→ **WRITTEN EXERCISE**: Please extract the rows verbatim, from the start of the rows through the line that contains "picture [19, 49, 152, 220]", with that line included.

→ **DATA SECTION**:
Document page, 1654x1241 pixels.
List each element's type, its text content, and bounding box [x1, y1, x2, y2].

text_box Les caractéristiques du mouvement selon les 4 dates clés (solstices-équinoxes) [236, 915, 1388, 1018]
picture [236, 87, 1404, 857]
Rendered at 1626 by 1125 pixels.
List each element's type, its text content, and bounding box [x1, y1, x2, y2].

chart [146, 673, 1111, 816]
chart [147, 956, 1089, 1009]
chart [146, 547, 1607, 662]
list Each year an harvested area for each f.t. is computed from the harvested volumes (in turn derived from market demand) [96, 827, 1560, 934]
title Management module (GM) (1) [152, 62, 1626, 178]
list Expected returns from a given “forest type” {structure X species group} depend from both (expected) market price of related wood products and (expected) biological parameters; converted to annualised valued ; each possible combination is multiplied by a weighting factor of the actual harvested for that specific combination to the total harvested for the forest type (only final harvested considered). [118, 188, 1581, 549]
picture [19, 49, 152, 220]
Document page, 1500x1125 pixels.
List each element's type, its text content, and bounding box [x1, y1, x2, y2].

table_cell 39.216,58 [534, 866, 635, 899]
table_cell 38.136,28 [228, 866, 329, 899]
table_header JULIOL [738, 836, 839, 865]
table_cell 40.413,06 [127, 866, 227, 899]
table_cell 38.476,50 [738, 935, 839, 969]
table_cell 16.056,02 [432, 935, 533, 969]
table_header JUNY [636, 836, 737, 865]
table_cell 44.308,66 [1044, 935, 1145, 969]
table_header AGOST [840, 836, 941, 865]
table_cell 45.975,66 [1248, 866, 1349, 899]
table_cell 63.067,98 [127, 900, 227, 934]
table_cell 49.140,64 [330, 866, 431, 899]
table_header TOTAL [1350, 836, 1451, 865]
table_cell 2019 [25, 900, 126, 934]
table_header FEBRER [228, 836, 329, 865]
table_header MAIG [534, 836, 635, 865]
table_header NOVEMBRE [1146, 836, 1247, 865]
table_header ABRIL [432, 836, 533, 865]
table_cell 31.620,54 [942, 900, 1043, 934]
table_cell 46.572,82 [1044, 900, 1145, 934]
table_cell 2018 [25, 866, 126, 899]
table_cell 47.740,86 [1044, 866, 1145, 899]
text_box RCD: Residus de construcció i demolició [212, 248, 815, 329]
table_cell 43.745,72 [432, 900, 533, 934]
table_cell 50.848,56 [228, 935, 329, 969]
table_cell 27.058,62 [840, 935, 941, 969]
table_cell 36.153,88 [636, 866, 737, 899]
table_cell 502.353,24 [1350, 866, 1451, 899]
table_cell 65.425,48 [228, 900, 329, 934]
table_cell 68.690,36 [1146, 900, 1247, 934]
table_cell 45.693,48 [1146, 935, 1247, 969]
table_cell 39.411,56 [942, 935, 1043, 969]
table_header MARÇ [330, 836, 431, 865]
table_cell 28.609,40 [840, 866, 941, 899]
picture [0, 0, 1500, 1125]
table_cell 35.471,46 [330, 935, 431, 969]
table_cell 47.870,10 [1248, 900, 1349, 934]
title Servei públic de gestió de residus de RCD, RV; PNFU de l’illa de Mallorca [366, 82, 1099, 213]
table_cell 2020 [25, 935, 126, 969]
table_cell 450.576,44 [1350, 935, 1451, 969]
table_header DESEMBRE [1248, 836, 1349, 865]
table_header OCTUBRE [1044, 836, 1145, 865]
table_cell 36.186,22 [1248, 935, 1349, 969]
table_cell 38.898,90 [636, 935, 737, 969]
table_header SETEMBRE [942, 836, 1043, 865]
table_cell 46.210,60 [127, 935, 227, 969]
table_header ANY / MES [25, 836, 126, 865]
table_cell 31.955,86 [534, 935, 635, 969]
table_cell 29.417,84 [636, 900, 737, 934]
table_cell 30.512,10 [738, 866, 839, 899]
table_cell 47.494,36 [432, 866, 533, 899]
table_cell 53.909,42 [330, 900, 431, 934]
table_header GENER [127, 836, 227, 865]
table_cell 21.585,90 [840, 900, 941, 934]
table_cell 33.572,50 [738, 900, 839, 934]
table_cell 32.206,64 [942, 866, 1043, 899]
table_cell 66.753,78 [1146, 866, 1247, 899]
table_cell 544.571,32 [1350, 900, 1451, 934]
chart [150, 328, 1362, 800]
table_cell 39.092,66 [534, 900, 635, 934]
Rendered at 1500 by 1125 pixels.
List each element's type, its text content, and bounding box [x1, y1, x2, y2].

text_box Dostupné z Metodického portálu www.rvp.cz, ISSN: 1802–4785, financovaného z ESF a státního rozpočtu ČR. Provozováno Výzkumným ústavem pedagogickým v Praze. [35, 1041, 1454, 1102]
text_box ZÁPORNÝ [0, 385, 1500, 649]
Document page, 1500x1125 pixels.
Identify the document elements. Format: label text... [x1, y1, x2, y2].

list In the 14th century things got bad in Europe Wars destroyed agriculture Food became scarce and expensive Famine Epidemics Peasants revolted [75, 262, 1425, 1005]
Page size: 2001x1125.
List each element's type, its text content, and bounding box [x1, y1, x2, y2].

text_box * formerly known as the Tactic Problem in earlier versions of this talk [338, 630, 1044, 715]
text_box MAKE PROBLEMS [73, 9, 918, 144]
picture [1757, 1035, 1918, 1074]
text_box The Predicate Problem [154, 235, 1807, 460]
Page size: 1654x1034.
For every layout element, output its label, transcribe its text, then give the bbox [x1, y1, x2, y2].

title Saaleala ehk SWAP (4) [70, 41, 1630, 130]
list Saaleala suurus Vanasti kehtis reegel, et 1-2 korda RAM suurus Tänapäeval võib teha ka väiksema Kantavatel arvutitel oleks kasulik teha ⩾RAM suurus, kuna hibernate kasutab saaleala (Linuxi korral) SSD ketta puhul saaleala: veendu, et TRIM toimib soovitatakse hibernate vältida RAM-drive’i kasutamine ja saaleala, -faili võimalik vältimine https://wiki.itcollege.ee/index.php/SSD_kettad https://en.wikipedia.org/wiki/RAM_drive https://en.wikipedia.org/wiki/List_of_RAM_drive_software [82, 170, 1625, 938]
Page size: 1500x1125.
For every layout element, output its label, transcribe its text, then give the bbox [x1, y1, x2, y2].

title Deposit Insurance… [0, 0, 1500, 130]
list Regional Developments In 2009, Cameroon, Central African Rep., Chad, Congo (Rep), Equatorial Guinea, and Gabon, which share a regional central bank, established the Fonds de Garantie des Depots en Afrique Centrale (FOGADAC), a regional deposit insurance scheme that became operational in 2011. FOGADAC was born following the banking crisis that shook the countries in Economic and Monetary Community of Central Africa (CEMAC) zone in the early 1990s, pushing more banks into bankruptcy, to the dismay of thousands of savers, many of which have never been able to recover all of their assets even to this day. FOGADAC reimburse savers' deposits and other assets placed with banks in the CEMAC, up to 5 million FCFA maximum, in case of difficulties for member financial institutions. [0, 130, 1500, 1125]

→ **TASK RESPONSE**:
Document page, 1654x1241 pixels.
List each element's type, its text content, and bounding box [x1, y1, x2, y2].

text_box Les caractéristiques du mouvement selon les 4 dates clés (solstices-équinoxes) [236, 915, 1388, 1018]
picture [236, 87, 1404, 857]
Rendered at 1626 by 1125 pixels.
List each element's type, its text content, and bounding box [x1, y1, x2, y2].

chart [146, 673, 1111, 816]
chart [147, 956, 1089, 1009]
chart [146, 547, 1607, 662]
list Each year an harvested area for each f.t. is computed from the harvested volumes (in turn derived from market demand) [96, 827, 1560, 934]
title Management module (GM) (1) [152, 62, 1626, 178]
list Expected returns from a given “forest type” {structure X species group} depend from both (expected) market price of related wood products and (expected) biological parameters; converted to annualised valued ; each possible combination is multiplied by a weighting factor of the actual harvested for that specific combination to the total harvested for the forest type (only final harvested considered). [118, 188, 1581, 549]
picture [19, 49, 152, 220]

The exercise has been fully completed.